I also have just completed another novel but I don’t see myself ever abandoning True Crime.

Comment by Diane Fanning

Diane, thanks for stopping by. What’s your novel called?

Comment by killeryear

I for one enjoy READING TC and definately do not want it to disappear!!!

Comment by Blaundy

BITE THE MOON is the name of my mystery novel, Gregg. It’s about a guitar string murder in a historic musical hall in the hill country of Texas. It got good reviews in Library Journal and Booklist, so I’ve got my fingers crossed.
How’s WICKED SNOW doing for you?

Comment by Diane Fanning

I’m excited about my first novel, Singularity, hitting bookstores in summer 08, but I do still hope to do TC when the right case comes along! That said, you’re right, Gregg: TC is a hard road these days.
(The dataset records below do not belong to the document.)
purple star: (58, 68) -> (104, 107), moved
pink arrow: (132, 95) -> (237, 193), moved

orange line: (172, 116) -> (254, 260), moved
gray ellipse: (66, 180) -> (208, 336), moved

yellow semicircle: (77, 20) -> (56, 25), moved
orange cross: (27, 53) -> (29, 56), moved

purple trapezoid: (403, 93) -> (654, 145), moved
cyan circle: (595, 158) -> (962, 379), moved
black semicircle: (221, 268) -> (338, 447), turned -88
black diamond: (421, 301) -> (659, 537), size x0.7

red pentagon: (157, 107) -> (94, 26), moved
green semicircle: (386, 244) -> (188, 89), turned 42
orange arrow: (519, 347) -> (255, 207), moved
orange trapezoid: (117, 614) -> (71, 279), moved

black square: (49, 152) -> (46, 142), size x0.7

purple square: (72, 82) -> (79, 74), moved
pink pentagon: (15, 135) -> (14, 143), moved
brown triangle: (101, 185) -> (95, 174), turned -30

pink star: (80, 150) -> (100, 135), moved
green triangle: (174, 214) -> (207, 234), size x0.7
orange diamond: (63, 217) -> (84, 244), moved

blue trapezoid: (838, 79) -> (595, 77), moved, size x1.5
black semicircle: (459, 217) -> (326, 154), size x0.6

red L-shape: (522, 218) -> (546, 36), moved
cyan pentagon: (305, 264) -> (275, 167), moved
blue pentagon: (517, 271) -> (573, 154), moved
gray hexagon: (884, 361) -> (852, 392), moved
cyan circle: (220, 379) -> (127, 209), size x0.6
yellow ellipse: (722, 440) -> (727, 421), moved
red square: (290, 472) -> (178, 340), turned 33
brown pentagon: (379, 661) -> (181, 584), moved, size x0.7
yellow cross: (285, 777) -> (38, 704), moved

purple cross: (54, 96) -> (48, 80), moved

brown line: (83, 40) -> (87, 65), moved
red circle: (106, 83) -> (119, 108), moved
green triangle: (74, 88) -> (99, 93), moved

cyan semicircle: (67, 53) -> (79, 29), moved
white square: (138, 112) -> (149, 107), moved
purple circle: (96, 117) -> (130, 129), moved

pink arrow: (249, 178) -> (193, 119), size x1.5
Hey Gregg, you need to include yourself as a TC to fiction convert. I hear great things about “A Wicked Snow.” It’s on my to-read pile.

Comment by Kathryn Casey

Well… That explains the Doritos shortage in the Puget Sound area!!

No offense to the any of the authors who’ve commented on this blog entry and no offense to Sir Gregg either… BUT, I’m strictly a non-fiction reader. The fictional murder mysteries might sell better than the “real deal”, but I will never buy or read a fiction book. Never. I’d rather read an entire volume of Encyclopedia Brittanica than try and delve into fiction. I’m currently ¾ of the way through “If Loving You Is Wrong”… for the second time.

While I admire your ability to write fiction and wish you much success, I’m happy to hear than none of you have given up on authoring TC.

Comment by bloo

Long live True Crime! Yes, Gregg, I have to admit it… one of my guilty pleasures is to watch any of the Law and Order series but if given the choice, I would take my love to read over TV any day! I’m just glad that you, Matt, and others, are around to write awesome TC books.

Because it does take a lot of time and energy to research and write TC, I personally would rather spend my time writing erotic short stories and work on my first erotic novel. LOL!

Keep up the great work and the great site,!

Comment by Rayvyn Myst

First of all, Gregg, I’d like to know what’s wrong with Doritos. I love me some Doritos!

Secondly, I have always been an avid reader, especially of TC. That will never change. My family still thinks I “read really weird stuff.” I have a degree in CJ, but I began reading TC long before I ever went to college.

I like a good TV show or movie every now and then, but a good TC book is where it’s all at for me.

Gregg, to you and all the other TC writers out there, keep on writing….even if it’s just for me. Yeah, yeah, I know…pretty selfish of me but I’d be lost without my books.

TC (and Doritos) totally rock!

Comment by KDuba

Gregg, you know what I say, Lose Nancy, Greta, and Geraldo and keep the true crime books coming. I for one, would prefer reading a well-written TC book over listening to Nancy’s tirades anyday.

I love Doritos, too.

Comment by Tina

I had no idea Doritos were so much a cultural touchstone for all of us. Love ’em!


Comment by killeryear

Gregg, I too will never reject true crime but your “A Wicked Snow” was great. But true crime will always be my first choice. Diane, I have preordered “Bite the Moon”.